“Dear Holly and Mark, Surprise! I know neither one of you would bother to keep a record of your elopement, so I’ve decided to do it for you! This way, when you’re approaching your twentieth anniversary and your oldest kid has just wrecked the Volvo and your youngest has just come home from her cushy Westchester private school with head lice and the dog’s thrown up all over the living room rug and, Holly, you’re asking yourself why you ever moved out of the righteous East Village pad we shared for so long, and, Mark, you’re wishing you stayed in resident housing down at St. Vincents, you can open this diary and go, ‘Oh, so THAT’s why we got married.'”
No one would be able to call Cabot’s books high literature, but that doesn’t mean in any way they aren’t enjoyable. She has a great way of writing in a somewhat non-traditional manner. In some books, (Princess series) she writes as if the main character is writing in a diary. In some it’s emails, and in some it is texts. This book combines a great deal of her previous ventures. We get receipts, PDA messages, texts, emails, and journal entries…spread out from four to six or seven people.

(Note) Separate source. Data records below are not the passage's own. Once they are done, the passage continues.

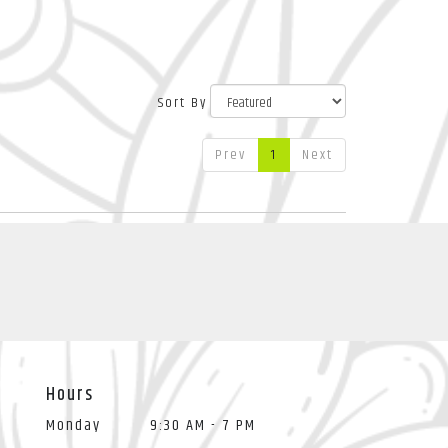
Sort By
Prev
1
Next
Hours
Monday
9:30 AM - 7 PM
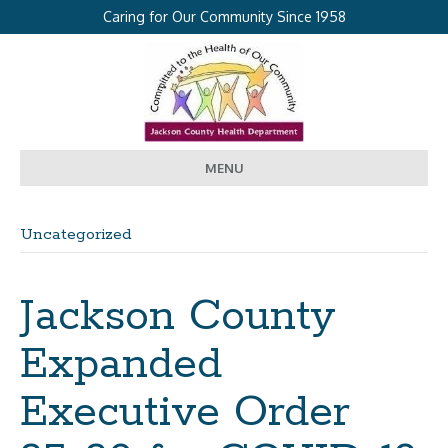
Caring for Our Community Since 1958
MENU
Uncategorized
Jackson County
Expanded
Executive Order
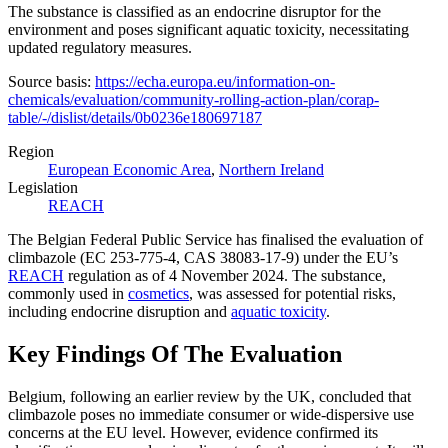
The substance is classified as an endocrine disruptor for the
environment and poses significant aquatic toxicity, necessitating
updated regulatory measures​​.
Source basis:
https://echa.europa.eu/information-on-
chemicals/evaluation/community-rolling-action-plan/corap-
table/-/dislist/details/0b0236e180697187
Region
European Economic Area
,
Northern Ireland
Legislation
REACH
The Belgian Federal Public Service has finalised the evaluation of
climbazole (EC 253-775-4, CAS 38083-17-9) under the EU’s
REACH
regulation as of 4 November 2024. The substance,
commonly used in
cosmetics
, was assessed for potential risks,
including endocrine disruption and
aquatic toxicity
.
Key Findings Of The Evaluation
Belgium, following an earlier review by the UK, concluded that
climbazole poses no immediate consumer or wide-dispersive use
concerns at the EU level. However, evidence confirmed its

This story, while the usual girl-hates-boy-falls-for-boy plot set-up, also includes another minor love story in that of the best friends of the main characters. The two main characters – Jane and Cal – are asked to accompany their two best friends – Holly and Mark – as they elope in Italy. The only trouble is, Jane is afraid this is a set-up with Cal and takes an instant dislike to him. Cal thinks Jane is crazy. He also doesn’t believe in love or marriage. Begin tension and hilarity. Add to this every possible hindrance to the wedding of Mark and Holly and you have yourself a story.
As I said before, I’m not going to claim this as high lit. It is fun to read though, for a break. Especially when one of the other books you’re reading is “War and Peace.” I already know how the story is going to end, and don’t expect any big surprises, but it’s always fun to see just how the story gets there.